-- Start Raw data --
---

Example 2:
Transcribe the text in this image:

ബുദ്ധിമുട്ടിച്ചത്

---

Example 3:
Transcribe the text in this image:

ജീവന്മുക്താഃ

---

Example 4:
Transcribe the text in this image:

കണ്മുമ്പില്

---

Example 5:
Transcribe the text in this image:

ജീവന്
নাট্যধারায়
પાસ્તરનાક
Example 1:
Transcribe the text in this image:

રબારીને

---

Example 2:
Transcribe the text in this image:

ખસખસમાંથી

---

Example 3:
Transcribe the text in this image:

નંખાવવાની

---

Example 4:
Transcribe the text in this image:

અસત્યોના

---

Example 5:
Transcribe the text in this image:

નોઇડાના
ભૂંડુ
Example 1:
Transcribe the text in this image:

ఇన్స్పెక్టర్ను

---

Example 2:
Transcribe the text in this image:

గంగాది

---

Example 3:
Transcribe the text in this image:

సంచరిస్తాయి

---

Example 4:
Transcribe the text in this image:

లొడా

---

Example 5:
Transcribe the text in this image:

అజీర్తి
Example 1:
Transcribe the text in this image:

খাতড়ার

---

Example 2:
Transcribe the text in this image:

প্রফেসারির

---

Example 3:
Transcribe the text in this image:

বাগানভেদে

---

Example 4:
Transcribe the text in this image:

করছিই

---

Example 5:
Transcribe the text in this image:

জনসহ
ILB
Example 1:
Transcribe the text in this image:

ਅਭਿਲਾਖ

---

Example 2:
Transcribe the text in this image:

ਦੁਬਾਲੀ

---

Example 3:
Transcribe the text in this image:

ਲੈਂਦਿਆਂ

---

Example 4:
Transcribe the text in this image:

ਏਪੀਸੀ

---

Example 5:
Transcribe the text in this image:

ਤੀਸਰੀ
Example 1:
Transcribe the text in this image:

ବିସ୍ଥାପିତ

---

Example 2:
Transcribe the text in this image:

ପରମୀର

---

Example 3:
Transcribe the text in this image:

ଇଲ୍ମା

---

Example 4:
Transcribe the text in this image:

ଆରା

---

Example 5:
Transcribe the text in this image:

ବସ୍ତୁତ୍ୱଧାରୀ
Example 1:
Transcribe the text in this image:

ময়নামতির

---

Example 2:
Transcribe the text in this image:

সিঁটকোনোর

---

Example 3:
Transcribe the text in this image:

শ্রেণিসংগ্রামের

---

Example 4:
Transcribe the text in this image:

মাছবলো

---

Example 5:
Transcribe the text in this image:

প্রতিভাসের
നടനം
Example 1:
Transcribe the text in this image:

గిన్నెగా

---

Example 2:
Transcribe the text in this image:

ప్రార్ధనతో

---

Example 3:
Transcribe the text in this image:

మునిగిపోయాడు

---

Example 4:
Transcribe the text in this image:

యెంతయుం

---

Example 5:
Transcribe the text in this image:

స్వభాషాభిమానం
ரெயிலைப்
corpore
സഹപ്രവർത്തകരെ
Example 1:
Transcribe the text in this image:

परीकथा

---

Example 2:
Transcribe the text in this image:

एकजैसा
-- End Raw data --
▸ **Problem to solve**
Arrange everything from the start of the rows down to the line containing "ఇన్స్పెక్టర్ను", with both ends included, as a JSON list of strings with one string per line. Leave out blank lines.

▸ **Reply to the exercise**
[
  "---",
  "Example 2:",
  "Transcribe the text in this image:",
  "ബുദ്ധിമുട്ടിച്ചത്",
  "---",
  "Example 3:",
  "Transcribe the text in this image:",
  "ജീവന്മുക്താഃ",
  "---",
  "Example 4:",
  "Transcribe the text in this image:",
  "കണ്മുമ്പില്",
  "---",
  "Example 5:",
  "Transcribe the text in this image:",
  "ജീവന്",
  "নাট্যধারায়",
  "પાસ્તરનાક",
  "Example 1:",
  "Transcribe the text in this image:",
  "રબારીને",
  "---",
  "Example 2:",
  "Transcribe the text in this image:",
  "ખસખસમાંથી",
  "---",
  "Example 3:",
  "Transcribe the text in this image:",
  "નંખાવવાની",
  "---",
  "Example 4:",
  "Transcribe the text in this image:",
  "અસત્યોના",
  "---",
  "Example 5:",
  "Transcribe the text in this image:",
  "નોઇડાના",
  "ભૂંડુ",
  "Example 1:",
  "Transcribe the text in this image:",
  "ఇన్స్పెక్టర్ను"
]